(Data records)
-------------------------

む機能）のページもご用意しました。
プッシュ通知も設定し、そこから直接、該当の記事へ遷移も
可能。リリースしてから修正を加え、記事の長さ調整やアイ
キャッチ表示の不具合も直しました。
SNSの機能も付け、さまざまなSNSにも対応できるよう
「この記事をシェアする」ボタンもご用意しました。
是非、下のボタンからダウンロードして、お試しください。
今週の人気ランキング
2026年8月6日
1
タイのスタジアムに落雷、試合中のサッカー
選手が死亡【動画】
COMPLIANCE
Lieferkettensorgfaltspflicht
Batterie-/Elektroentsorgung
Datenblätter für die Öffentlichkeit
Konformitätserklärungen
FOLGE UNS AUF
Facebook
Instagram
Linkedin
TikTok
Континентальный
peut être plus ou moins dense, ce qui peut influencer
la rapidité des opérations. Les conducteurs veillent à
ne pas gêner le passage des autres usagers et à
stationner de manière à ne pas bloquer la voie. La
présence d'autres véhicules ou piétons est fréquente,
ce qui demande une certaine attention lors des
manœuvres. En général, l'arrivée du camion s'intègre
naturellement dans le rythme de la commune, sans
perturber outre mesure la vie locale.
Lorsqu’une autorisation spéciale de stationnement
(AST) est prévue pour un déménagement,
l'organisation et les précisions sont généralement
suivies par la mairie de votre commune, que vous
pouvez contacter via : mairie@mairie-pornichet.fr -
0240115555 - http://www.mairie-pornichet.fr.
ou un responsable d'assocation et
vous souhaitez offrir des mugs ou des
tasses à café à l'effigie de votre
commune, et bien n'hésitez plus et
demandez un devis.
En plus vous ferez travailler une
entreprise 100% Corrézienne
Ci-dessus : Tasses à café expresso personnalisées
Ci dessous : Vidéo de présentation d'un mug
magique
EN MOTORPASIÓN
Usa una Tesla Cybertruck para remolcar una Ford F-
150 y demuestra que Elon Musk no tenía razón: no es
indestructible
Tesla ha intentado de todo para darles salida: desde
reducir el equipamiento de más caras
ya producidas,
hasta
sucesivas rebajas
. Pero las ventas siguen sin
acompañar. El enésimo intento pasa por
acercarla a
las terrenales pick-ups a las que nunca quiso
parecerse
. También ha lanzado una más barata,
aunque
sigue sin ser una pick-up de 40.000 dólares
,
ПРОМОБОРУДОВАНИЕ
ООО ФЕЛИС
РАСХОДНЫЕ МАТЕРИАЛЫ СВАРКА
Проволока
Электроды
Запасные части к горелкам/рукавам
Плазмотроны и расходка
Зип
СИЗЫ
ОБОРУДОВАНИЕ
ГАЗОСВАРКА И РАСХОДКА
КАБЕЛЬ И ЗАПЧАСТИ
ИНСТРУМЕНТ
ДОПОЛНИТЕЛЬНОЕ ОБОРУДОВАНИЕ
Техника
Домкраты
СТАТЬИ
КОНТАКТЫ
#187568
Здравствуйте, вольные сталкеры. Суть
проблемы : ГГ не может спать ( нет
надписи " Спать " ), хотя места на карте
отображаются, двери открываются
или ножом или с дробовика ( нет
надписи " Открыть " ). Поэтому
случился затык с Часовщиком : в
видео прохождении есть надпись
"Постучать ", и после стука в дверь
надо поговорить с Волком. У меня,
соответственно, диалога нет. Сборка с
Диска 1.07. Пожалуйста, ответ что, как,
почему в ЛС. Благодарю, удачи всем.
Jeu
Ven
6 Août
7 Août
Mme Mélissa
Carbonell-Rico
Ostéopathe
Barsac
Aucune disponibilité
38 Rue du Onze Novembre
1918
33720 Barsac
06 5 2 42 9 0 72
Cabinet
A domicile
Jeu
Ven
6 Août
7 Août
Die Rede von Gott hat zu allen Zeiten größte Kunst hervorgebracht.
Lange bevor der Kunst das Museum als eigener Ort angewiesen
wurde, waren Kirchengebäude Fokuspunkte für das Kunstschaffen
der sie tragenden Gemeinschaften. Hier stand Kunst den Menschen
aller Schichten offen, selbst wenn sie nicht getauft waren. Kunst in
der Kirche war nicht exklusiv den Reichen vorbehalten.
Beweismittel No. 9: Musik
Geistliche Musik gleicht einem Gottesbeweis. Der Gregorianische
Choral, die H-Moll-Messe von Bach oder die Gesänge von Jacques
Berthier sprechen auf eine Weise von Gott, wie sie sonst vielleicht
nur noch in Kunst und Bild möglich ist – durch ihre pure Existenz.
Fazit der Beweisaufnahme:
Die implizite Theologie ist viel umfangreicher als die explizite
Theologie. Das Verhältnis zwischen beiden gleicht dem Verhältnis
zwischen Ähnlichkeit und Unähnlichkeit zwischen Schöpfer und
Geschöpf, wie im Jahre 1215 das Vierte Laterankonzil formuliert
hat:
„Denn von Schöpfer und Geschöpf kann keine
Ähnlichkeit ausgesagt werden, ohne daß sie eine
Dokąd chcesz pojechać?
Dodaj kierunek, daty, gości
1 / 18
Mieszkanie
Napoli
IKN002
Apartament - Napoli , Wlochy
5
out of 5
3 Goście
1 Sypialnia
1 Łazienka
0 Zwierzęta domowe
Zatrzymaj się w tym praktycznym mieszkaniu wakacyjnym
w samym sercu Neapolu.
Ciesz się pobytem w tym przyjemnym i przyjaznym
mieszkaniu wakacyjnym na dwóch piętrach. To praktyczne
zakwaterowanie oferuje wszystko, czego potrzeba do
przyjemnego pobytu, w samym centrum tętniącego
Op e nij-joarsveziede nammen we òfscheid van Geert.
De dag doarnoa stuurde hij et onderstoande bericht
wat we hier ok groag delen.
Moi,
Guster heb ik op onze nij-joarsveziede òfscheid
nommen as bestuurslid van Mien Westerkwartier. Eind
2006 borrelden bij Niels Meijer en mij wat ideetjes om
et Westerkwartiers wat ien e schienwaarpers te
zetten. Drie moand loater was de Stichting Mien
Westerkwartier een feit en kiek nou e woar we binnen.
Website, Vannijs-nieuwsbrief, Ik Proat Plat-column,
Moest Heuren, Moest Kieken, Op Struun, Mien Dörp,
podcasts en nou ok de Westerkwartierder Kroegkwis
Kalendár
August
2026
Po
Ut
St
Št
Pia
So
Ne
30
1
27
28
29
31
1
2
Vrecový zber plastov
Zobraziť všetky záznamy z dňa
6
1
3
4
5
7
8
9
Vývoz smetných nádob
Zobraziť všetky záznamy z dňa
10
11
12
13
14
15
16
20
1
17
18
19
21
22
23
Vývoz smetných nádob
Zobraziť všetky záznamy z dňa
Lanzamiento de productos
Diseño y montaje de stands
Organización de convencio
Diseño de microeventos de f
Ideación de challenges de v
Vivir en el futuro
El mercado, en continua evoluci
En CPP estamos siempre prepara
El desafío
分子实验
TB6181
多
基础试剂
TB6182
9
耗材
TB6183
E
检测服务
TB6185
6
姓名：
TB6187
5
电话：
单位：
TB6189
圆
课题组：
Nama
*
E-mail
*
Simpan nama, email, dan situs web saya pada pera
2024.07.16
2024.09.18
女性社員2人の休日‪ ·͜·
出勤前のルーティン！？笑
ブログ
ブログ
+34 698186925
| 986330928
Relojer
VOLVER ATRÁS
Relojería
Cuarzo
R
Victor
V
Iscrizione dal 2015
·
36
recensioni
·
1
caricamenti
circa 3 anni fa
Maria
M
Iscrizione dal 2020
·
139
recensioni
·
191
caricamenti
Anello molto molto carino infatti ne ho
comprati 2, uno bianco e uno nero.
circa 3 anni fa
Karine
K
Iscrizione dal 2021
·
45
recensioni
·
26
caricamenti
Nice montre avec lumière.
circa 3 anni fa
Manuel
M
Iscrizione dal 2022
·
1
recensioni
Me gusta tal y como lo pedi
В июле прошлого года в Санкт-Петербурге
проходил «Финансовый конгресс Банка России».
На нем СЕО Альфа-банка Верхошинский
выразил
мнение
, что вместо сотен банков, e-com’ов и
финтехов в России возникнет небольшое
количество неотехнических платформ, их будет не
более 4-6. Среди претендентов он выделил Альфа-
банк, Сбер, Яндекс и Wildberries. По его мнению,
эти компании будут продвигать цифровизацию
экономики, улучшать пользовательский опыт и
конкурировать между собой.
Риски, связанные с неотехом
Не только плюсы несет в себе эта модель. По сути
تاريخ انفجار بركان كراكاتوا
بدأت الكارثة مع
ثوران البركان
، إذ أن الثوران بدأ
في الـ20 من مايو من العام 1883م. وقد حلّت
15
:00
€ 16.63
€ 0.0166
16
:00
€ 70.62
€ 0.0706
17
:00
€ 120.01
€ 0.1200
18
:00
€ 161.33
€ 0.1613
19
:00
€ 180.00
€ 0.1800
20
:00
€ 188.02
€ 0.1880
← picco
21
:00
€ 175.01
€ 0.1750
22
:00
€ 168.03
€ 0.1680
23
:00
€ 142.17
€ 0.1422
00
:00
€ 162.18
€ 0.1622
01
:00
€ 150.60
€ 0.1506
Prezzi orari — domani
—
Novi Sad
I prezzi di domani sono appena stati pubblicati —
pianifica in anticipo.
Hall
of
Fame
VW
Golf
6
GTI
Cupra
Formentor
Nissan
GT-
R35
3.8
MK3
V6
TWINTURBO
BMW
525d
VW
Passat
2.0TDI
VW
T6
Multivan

-------------------------

Work to be completed.
In the data above, find each line that uses the string "wakacyjnym". Copy it.

Task answer.
Zatrzymaj się w tym praktycznym mieszkaniu wakacyjnym
mieszkaniu wakacyjnym na dwóch piętrach. To praktyczne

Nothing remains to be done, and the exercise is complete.